YOUR OBJECTIVE :: Will you reproduce every line of text in the listing below word for word, leaving the pictures out of your answer?

EXERCISE DATA Block Start

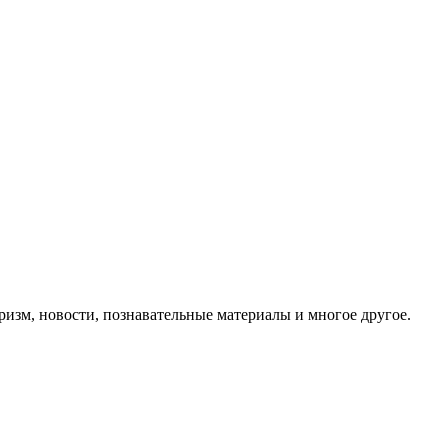
ризм, новости, познавательные материалы и многое другое.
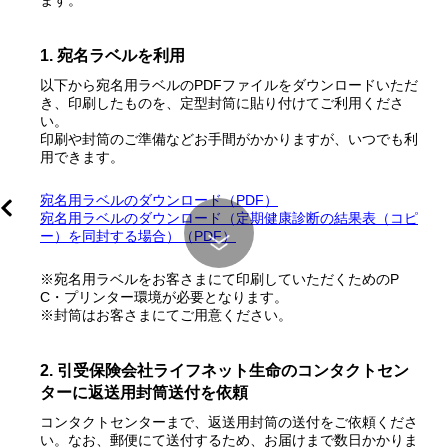
ます。
1. 宛名ラベルを利用
以下から宛名用ラベルのPDFファイルをダウンロードいただ
き、印刷したものを、定型封筒に貼り付けてご利用くださ
い。
印刷や封筒のご準備などお手間がかかりますが、いつでも利
用できます。
宛名用ラベルのダウンロード（PDF）
宛名用ラベルのダウンロード（定期健康診断の結果表（コピ
ー）を同封する場合）（PDF）
※宛名用ラベルをお客さまにて印刷していただくためのP
C・プリンター環境が必要となります。
し
※封筒はお客さまにてご用意ください。
2. 引受保険会社ライフネット生命のコンタクトセン
ターに返送用封筒送付を依頼
コンタクトセンターまで、返送用封筒の送付をご依頼くださ
い。なお、郵便にて送付するため、お届けまで数日かかりま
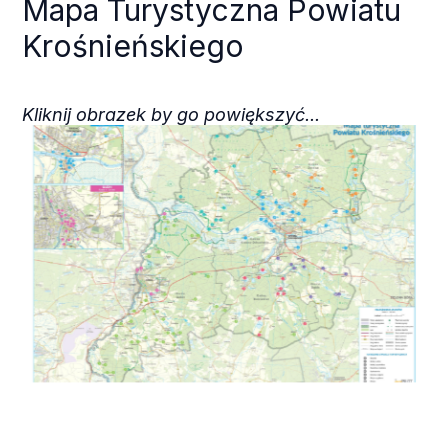
Mapa Turystyczna Powiatu
Krośnieńskiego
Kliknij obrazek by go powiększyć...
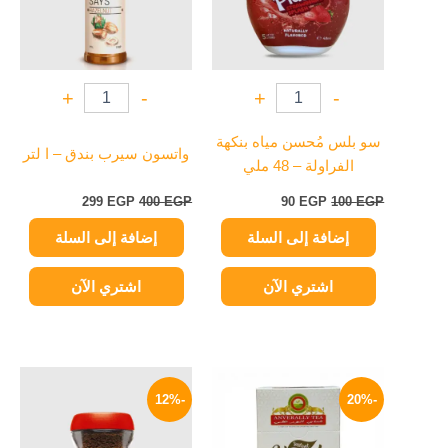
+
-
+
-
سو بلس مُحسن مياه بنكهة
واتسون سيرب بندق – ا لتر
الفراولة – 48 ملي
299
EGP
400
EGP
90
EGP
100
EGP
إضافة إلى السلة
إضافة إلى السلة
اشتري الآن
اشتري الآن
نطاق
السعر
السعر
هناك
السعر:
الأصلي
الحالي
-12%
-20%
العديد
من
هو:
هو:
من
90 EGP.
79 EGP.
خلال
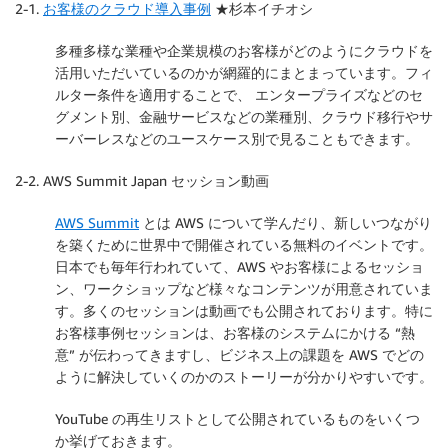
2-1.
お客様のクラウド導入事例
★杉本イチオシ
多種多様な業種や企業規模のお客様がどのようにクラウドを
活用いただいているのかが網羅的にまとまっています。フィ
ルター条件を適用することで、 エンタープライズなどのセ
グメント別、金融サービスなどの業種別、クラウド移行やサ
ーバーレスなどのユースケース別で見ることもできます。
2-2. AWS Summit Japan セッション動画
AWS Summit
とは AWS について学んだり、新しいつながり
を築くために世界中で開催されている無料のイベントです。
日本でも毎年行われていて、AWS やお客様によるセッショ
ン、ワークショップなど様々なコンテンツが用意されていま
す。多くのセッションは動画でも公開されております。特に
お客様事例セッションは、お客様のシステムにかける “熱
意” が伝わってきますし、ビジネス上の課題を AWS でどの
ように解決していくのかのストーリーが分かりやすいです。
YouTube の再生リストとして公開されているものをいくつ
か挙げておきます。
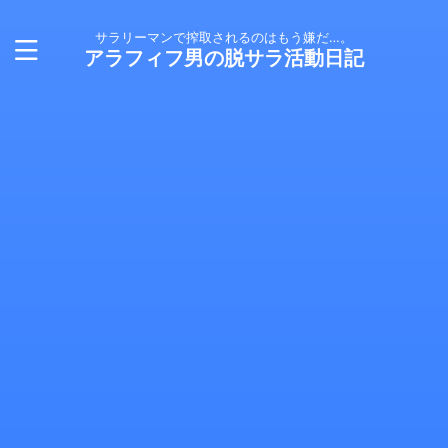
サラリーマンで搾取されるのはもう嫌だ…。
アラフィフ男の脱サラ活動日記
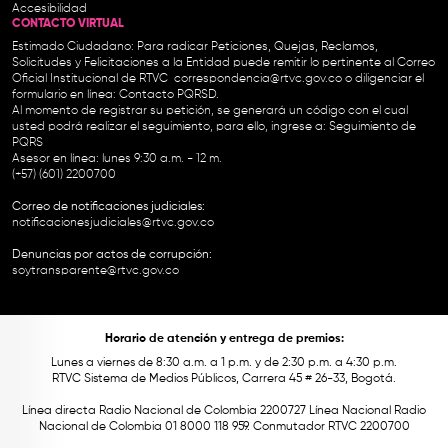
Accesibilidad
CONTACTO VIRTUAL
Estimado Ciudadano: Para radicar Peticiones, Quejas, Reclamos,
Solicitudes y Felicitaciones a la Entidad puede remitir lo pertinente al Correo
Oficial Institucional de RTVC
correspondencia@rtvc.gov.co
o diligenciar el
formulario en línea:
Contacto PQRSD.
Al momento de registrar su petición, se generará un código con el cual
usted podrá realizar el seguimiento, para ello, ingrese a:
Seguimiento de
PQRS
Asesor en línea: lunes 9:30 a.m. - 12 m.
(+57) (601) 2200700
Correo de notificaciones judiciales:
notificacionesjudiciales@rtvc.gov.co
Denuncias por actos de corrupción:
soytransparente@rtvc.gov.co
Horario de atención y entrega de premios:
Lunes a viernes de 8:30 a.m. a 1 p.m. y de 2:30 p.m. a 4:30 p.m.
RTVC Sistema de Medios Públicos, Carrera 45 # 26-33, Bogotá.
Línea directa Radio Nacional de Colombia 2200727 Línea Nacional Radio
Nacional de Colombia 01 8000 118 959. Conmutador RTVC 2200700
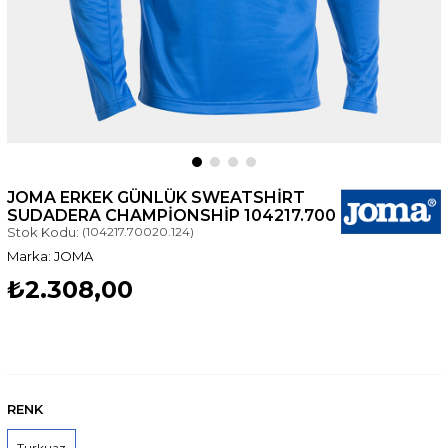
JOMA ERKEK GÜNLÜK SWEATSHIRT
SUDADERA CHAMPIONSHIP 104217.700
Stok Kodu:
(104217.70020.124)
JOMA
₺2.308,00
RENK
Turkuaz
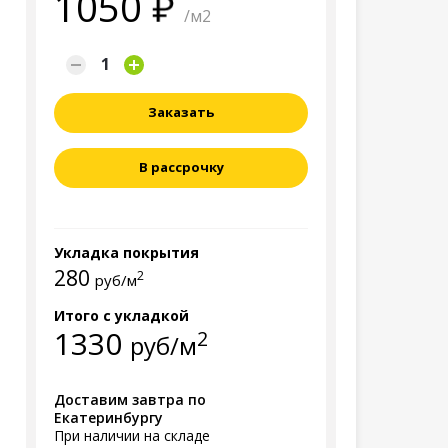
1050
/м2
Заказать
В рассрочку
Укладка покрытия
280
2
руб/м
Итого с укладкой
1330
2
руб/м
Доставим завтра по
Екатеринбургу
При наличии на складе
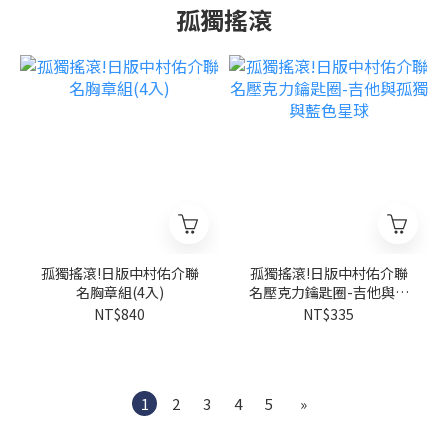
孤獨搖滾
孤獨搖滾!日版中村佑介聯
孤獨搖滾!日版中村佑介聯
名胸章組(4入)
名壓克力鑰匙圈-吉他與孤
獨與藍色星球
NT$840
NT$335
1
2
3
4
5
»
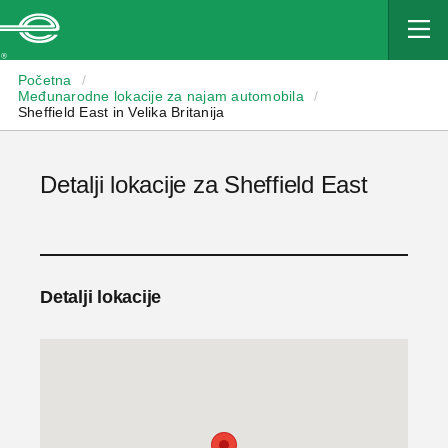
Enterprise
Početna
/
Međunarodne lokacije za najam automobila
/
Sheffield East in Velika Britanija
Detalji lokacije za Sheffield East
Detalji lokacije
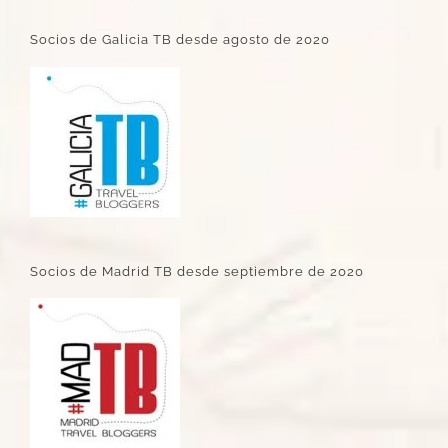
Socios de Galicia TB desde agosto de 2020
Socios de Madrid TB desde septiembre de 2020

EXERCISE DATA Block End

RESULT OF THIS EXERCISE ::
ризм, новости, познавательные материалы и многое другое.
ます。
1. 宛名ラベルを利用
以下から宛名用ラベルのPDFファイルをダウンロードいただ
き、印刷したものを、定型封筒に貼り付けてご利用くださ
い。
印刷や封筒のご準備などお手間がかかりますが、いつでも利
用できます。
宛名用ラベルのダウンロード（PDF）
宛名用ラベルのダウンロード（定期健康診断の結果表（コピ
ー）を同封する場合）（PDF）
※宛名用ラベルをお客さまにて印刷していただくためのP
C・プリンター環境が必要となります。
し
※封筒はお客さまにてご用意ください。
2. 引受保険会社ライフネット生命のコンタクトセン
ターに返送用封筒送付を依頼
コンタクトセンターまで、返送用封筒の送付をご依頼くださ
い。なお、郵便にて送付するため、お届けまで数日かかりま
Mapa Turystyczna Powiatu
Krośnieńskiego
Kliknij obrazek by go powiększyć...
+
-
+
-
سو بلس مُحسن مياه بنكهة
واتسون سيرب بندق – ا لتر
الفراولة – 48 ملي
299
EGP
400
EGP
90
EGP
100
EGP
إضافة إلى السلة
إضافة إلى السلة
اشتري الآن
اشتري الآن
نطاق
السعر
السعر
هناك
السعر:
الأصلي
الحالي
-12%
-20%
العديد
من
هو:
هو:
من
90 EGP.
79 EGP.
خلال
2-1.
お客様のクラウド導入事例
★杉本イチオシ
多種多様な業種や企業規模のお客様がどのようにクラウドを
活用いただいているのかが網羅的にまとまっています。フィ
ルター条件を適用することで、 エンタープライズなどのセ
グメント別、金融サービスなどの業種別、クラウド移行やサ
ーバーレスなどのユースケース別で見ることもできます。
2-2. AWS Summit Japan セッション動画
AWS Summit
とは AWS について学んだり、新しいつながり
を築くために世界中で開催されている無料のイベントです。
日本でも毎年行われていて、AWS やお客様によるセッショ
ン、ワークショップなど様々なコンテンツが用意されていま
す。多くのセッションは動画でも公開されております。特に
お客様事例セッションは、お客様のシステムにかける “熱
意” が伝わってきますし、ビジネス上の課題を AWS でどの
ように解決していくのかのストーリーが分かりやすいです。
YouTube の再生リストとして公開されているものをいくつ
か挙げておきます。
サラリーマンで搾取されるのはもう嫌だ…。
アラフィフ男の脱サラ活動日記
Accesibilidad
CONTACTO VIRTUAL
Estimado Ciudadano: Para radicar Peticiones, Quejas, Reclamos,
Solicitudes y Felicitaciones a la Entidad puede remitir lo pertinente al Correo
Oficial Institucional de RTVC
correspondencia@rtvc.gov.co
o diligenciar el
formulario en línea:
Contacto PQRSD.
Al momento de registrar su petición, se generará un código con el cual
usted podrá realizar el seguimiento, para ello, ingrese a:
Seguimiento de
PQRS
Asesor en línea: lunes 9:30 a.m. - 12 m.
(+57) (601) 2200700
Correo de notificaciones judiciales:
notificacionesjudiciales@rtvc.gov.co
Denuncias por actos de corrupción:
soytransparente@rtvc.gov.co
Horario de atención y entrega de premios:
Lunes a viernes de 8:30 a.m. a 1 p.m. y de 2:30 p.m. a 4:30 p.m.
RTVC Sistema de Medios Públicos, Carrera 45 # 26-33, Bogotá.
Línea directa Radio Nacional de Colombia 2200727 Línea Nacional Radio
Nacional de Colombia 01 8000 118 959. Conmutador RTVC 2200700
JOMA ERKEK GÜNLÜK SWEATSHIRT
SUDADERA CHAMPIONSHIP 104217.700
Stok Kodu:
(104217.70020.124)
JOMA
₺2.308,00
RENK
Turkuaz
1050
/м2
Заказать
В рассрочку
Укладка покрытия
280
2
руб/м
Итого с укладкой
1330
2
руб/м
Доставим завтра по
Екатеринбургу
При наличии на складе
孤獨搖滾
孤獨搖滾!日版中村佑介聯
孤獨搖滾!日版中村佑介聯
名胸章組(4入)
名壓克力鑰匙圈-吉他與孤
獨與藍色星球
NT$840
NT$335
1
2
3
4
5
»
Enterprise
Početna
/
Međunarodne lokacije za najam automobila
/
Sheffield East in Velika Britanija
Detalji lokacije za Sheffield East
Detalji lokacije
Socios de Galicia TB desde agosto de 2020
Socios de Madrid TB desde septiembre de 2020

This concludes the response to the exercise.